As a reference pulse sensor and a crank angle sensor, a slit is provided instead of a protrusion, and an emitter and a light receiver are provided facing each other through the slit to photoelectrically detect the crank angle position. Good too.

(Effects of the Invention) As explained above, according to the present invention, a reference pulse generated in response to a predetermined crank angle of the crankshaft of an internal combustion engine and a constant crank angle that is shorter than the period of the reference pulse are generated. a crank angle pulse generated by a controller, the controller for controlling the internal combustion engine using at least these two input signals determines the occurrence of the reference pulse; Start counting, count the crank angle pulses continuously until a predetermined value is reached regardless of the occurrence of the reference pulse, determine whether the counted value of the crank angle pulses matches the predetermined value, and determine whether the counted value of the crank angle pulses matches the predetermined value. When this happens, it is determined whether or not the reference pulse is input between the previous and current crank angle pulses, and when the reference pulse is not input, it is determined that the reference pulse is abnormal. Therefore, it is possible to detect abnormalities in the reference crank angle position detection system, including disconnection of the sensor that generates the reference pulse, and it is possible to perform appropriate processing based on this detection result, and continue engine control. becomes possible.

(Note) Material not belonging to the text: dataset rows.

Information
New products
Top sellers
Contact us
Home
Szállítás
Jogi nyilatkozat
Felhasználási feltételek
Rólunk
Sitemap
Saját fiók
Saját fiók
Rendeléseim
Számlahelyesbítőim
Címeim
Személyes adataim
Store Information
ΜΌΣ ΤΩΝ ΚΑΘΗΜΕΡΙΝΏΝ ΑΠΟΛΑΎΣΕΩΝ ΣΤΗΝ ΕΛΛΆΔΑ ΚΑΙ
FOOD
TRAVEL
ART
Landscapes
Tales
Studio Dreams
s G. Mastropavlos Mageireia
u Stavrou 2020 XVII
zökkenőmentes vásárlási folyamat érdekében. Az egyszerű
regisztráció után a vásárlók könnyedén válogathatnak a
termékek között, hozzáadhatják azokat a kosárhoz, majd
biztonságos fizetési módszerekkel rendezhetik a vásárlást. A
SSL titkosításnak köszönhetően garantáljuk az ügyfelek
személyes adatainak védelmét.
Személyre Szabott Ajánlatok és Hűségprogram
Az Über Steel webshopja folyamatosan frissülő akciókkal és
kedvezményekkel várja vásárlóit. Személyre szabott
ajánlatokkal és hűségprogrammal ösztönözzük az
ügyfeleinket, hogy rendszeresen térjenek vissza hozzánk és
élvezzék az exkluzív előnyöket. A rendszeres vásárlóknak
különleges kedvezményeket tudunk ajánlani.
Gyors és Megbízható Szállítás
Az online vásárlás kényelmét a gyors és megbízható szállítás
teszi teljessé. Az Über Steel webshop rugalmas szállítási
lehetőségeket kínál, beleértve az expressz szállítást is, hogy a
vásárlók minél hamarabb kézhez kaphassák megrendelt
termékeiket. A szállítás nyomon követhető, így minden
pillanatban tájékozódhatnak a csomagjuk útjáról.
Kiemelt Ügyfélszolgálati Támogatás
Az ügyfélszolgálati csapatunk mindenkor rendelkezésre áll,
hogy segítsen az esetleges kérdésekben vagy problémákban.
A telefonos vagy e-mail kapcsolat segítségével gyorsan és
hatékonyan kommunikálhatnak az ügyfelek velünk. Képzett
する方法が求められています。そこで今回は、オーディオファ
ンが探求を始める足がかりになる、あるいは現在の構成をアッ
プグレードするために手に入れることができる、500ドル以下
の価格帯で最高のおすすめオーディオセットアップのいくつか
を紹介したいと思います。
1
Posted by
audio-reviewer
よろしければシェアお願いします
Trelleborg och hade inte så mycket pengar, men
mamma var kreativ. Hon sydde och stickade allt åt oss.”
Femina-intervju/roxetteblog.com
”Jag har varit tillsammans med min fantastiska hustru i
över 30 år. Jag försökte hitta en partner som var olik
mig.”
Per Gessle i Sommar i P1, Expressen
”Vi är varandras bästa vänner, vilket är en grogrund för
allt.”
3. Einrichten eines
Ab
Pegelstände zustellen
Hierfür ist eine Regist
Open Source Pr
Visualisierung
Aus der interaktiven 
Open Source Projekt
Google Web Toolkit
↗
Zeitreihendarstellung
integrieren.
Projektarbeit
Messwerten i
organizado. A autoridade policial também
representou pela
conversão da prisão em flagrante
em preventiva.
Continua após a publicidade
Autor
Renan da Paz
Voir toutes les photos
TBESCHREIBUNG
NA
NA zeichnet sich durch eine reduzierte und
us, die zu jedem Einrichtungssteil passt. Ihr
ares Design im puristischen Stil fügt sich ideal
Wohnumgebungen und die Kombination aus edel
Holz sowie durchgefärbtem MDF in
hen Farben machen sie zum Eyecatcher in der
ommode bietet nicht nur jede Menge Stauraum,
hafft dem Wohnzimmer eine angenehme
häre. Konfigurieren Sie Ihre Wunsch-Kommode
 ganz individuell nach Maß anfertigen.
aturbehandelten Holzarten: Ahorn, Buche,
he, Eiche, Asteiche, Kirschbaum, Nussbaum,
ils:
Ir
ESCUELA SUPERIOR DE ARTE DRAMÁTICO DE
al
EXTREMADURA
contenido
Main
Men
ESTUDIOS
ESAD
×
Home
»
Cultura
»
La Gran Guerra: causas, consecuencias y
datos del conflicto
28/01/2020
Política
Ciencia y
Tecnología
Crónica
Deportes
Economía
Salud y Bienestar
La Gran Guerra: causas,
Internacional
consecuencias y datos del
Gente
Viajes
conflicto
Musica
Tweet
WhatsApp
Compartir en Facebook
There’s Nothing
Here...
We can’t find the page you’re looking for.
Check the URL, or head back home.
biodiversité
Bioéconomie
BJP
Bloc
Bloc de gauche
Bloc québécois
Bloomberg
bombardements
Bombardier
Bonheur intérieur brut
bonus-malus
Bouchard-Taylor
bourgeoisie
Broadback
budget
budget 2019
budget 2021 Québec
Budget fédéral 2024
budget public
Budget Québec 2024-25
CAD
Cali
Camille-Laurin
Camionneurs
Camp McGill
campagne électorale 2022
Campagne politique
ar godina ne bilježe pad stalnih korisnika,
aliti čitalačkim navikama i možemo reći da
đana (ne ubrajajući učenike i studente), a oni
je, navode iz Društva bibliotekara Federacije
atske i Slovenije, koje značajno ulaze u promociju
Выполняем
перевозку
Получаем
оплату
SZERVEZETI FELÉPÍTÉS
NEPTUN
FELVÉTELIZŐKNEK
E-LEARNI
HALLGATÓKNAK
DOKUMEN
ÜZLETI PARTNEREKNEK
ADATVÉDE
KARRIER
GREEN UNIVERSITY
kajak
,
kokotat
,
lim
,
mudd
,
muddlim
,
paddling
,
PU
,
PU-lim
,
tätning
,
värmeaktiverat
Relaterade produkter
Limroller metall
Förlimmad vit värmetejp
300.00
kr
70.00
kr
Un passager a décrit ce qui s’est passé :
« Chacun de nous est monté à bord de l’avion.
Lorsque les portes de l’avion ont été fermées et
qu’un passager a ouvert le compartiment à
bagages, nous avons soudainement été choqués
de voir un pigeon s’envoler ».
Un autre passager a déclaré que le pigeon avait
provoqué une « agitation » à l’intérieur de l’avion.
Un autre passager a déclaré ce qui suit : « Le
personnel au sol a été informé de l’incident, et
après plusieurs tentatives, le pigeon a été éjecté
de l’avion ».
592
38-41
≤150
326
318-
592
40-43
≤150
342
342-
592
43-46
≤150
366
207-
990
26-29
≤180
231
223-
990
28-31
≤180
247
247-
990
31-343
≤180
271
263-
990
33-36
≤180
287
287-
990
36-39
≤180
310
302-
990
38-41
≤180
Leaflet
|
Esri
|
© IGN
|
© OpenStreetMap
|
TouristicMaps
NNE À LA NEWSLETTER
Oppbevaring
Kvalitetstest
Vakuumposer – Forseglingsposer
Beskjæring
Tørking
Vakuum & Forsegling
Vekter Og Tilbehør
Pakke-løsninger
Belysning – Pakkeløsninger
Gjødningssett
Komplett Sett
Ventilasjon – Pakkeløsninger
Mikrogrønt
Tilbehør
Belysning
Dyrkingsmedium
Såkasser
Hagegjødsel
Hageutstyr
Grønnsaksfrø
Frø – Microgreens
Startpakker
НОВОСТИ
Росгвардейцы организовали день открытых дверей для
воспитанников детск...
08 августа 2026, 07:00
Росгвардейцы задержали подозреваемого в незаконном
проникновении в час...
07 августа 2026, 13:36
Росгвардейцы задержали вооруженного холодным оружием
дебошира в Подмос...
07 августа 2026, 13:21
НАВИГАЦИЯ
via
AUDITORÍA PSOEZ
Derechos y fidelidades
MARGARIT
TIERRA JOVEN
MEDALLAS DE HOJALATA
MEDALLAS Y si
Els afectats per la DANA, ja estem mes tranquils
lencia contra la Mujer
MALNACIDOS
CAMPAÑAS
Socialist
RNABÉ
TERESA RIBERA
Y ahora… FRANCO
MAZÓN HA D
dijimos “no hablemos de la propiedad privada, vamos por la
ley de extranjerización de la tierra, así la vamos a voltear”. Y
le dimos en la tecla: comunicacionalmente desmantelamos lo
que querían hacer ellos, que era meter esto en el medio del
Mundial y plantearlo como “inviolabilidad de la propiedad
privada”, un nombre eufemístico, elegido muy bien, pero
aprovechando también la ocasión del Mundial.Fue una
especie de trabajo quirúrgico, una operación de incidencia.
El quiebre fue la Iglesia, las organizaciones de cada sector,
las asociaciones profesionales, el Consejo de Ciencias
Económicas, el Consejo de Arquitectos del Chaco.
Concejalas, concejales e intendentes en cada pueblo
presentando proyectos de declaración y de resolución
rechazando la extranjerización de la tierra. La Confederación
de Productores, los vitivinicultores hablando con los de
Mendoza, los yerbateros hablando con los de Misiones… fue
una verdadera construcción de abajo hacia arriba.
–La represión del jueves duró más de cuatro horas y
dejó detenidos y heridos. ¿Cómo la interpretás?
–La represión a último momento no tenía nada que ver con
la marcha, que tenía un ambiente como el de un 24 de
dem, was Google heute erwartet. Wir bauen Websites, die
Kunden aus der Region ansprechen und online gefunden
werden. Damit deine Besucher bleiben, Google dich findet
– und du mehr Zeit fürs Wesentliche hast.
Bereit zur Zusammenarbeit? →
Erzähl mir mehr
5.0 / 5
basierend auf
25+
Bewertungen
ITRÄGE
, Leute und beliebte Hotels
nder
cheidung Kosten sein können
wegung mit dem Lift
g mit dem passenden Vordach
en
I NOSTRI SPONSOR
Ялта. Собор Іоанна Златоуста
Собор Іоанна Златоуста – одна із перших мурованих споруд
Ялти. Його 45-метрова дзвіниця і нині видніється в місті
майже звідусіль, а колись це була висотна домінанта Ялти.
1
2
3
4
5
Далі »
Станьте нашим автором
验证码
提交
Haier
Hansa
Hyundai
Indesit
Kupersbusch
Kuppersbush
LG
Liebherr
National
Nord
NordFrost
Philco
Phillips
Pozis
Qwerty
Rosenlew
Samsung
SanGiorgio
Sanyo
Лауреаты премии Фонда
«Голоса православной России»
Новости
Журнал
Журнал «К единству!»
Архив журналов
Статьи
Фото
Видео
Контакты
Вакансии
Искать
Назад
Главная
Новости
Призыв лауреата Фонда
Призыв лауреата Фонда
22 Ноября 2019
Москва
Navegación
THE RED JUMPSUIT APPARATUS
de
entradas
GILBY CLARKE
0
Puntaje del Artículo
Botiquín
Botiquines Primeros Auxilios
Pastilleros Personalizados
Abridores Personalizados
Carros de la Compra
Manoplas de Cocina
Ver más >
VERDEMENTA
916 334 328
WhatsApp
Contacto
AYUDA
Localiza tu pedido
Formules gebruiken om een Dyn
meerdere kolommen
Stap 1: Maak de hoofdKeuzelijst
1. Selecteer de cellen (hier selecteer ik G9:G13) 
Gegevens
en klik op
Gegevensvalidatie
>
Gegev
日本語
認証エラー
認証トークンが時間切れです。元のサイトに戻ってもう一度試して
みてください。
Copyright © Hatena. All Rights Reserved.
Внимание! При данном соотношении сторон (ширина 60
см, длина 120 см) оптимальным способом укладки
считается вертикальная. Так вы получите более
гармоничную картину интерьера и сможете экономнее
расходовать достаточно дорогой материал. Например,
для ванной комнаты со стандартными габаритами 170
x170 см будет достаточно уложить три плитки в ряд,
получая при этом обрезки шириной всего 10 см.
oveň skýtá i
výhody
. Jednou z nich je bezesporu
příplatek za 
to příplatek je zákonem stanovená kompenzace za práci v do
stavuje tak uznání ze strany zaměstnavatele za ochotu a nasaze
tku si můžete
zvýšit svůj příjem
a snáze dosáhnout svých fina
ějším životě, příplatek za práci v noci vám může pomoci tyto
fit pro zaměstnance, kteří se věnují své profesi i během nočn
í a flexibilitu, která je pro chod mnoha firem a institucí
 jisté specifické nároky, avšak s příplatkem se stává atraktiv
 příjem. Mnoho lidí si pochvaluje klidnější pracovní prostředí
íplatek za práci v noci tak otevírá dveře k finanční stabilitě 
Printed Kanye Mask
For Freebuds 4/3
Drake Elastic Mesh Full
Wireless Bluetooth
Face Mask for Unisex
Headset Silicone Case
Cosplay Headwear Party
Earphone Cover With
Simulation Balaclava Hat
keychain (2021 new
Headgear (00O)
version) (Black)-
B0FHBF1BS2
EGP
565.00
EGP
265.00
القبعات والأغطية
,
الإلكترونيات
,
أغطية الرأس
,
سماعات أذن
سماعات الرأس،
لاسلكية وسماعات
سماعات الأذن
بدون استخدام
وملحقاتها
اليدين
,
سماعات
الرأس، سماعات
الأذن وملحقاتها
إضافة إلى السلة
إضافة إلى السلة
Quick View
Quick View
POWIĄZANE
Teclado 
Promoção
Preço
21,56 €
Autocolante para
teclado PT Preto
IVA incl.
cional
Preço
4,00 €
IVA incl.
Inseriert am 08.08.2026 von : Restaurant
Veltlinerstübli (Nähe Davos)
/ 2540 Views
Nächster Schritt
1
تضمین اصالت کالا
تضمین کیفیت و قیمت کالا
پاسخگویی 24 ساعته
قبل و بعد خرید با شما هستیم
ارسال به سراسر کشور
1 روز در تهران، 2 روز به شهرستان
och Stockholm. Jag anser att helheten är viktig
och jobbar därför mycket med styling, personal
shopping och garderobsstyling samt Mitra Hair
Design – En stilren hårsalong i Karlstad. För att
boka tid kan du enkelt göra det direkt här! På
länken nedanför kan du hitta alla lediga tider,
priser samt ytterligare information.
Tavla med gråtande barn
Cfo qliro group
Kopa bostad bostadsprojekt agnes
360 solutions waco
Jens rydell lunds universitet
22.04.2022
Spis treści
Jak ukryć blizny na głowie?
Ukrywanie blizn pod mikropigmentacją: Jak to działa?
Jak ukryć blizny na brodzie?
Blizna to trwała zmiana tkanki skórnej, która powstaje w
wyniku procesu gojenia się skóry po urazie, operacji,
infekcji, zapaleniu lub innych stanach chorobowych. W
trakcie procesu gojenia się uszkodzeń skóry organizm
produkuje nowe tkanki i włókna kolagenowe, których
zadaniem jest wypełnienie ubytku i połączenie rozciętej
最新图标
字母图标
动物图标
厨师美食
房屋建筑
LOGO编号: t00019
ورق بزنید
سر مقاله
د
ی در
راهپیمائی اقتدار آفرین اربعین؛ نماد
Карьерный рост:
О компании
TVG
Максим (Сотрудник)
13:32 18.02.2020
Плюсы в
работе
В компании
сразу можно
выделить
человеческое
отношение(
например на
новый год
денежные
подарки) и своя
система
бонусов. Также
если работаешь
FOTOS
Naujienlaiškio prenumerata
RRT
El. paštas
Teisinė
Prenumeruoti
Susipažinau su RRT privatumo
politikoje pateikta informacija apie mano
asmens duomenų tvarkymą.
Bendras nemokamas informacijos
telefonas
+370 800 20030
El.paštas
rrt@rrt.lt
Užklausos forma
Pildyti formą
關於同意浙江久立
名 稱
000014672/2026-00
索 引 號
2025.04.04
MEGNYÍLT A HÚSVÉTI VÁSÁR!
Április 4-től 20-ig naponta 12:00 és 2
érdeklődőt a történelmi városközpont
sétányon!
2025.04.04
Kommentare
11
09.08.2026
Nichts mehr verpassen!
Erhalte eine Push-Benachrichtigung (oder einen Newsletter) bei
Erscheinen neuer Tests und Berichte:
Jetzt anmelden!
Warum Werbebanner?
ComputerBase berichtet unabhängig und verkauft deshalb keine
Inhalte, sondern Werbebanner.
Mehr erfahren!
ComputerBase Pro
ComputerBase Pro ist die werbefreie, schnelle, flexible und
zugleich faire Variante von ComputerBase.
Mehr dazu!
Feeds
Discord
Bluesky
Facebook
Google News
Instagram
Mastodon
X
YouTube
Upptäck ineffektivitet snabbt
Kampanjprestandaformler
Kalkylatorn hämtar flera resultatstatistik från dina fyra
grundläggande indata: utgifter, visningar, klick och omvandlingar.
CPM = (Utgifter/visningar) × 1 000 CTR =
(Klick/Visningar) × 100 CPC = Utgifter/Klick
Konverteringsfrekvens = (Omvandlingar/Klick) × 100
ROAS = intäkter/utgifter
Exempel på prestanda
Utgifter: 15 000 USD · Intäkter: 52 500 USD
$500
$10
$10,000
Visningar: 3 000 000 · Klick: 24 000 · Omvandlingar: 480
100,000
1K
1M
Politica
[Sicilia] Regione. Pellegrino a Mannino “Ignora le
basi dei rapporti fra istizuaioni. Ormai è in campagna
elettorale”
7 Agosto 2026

Further, there is an advantage that the abnormality can be detected by a simple program without adding other devices such as an external counter.

[Brief explanation of drawings]

Figure 1 is a diagram showing an example of a sensor that detects the crank angle of an internal combustion engine, Figure 2 is a timing diagram showing an example of a pulse signal generated from the sensor in Figure 1, and Figure 3 is a diagram showing an example of a sensor that detects the crank angle of an internal combustion FIGS. 4 and 5 are a block diagram showing one embodiment of an engine control device, and are flowcharts for carrying out a method for determining an abnormality in a reference crank angle position detection system of an internal combustion engine according to the present invention. 6... Reference pulse sensor, 7... Crank angle sensor, 11... Control device, 17... Drive circuit,
24...Ignition circuit, 20-23...Injection valve, 26
...Distributor, 27-30...Plug.

Claims (1)

[Claims] 1. A reference pulse generated in response to a predetermined crank angle of a crankshaft of an internal combustion engine, and a crank angle pulse generated in response to a constant crank angle shorter than the cycle of the reference pulse. a control device for controlling the internal combustion engine using at least these two input signals; Continuously perform counting until a predetermined value is reached regardless of the occurrence of the reference pulse, and determine whether the counted value of the crank angle pulse matches the predetermined value;
When they match, it is determined whether or not the reference pulse has been input between the previous and current crank angle pulses, and when the reference pulse has not been input, it is determined that the reference pulse is abnormal. A method for determining an abnormality in a reference crank angle position detection system of an internal combustion engine, characterized in that: 2. Abnormality in the reference crank angle position detection system of an internal combustion engine according to claim 1, wherein the determination as to whether or not the reference pulse is input is performed when the internal combustion engine is in a predetermined operating state. Discrimination method. 3. A method for determining an abnormality in a reference crank angle position detection system for an internal combustion engine according to claim 1, wherein the crank angle pulse is counted by a ring counter having a step number equal to the predetermined value.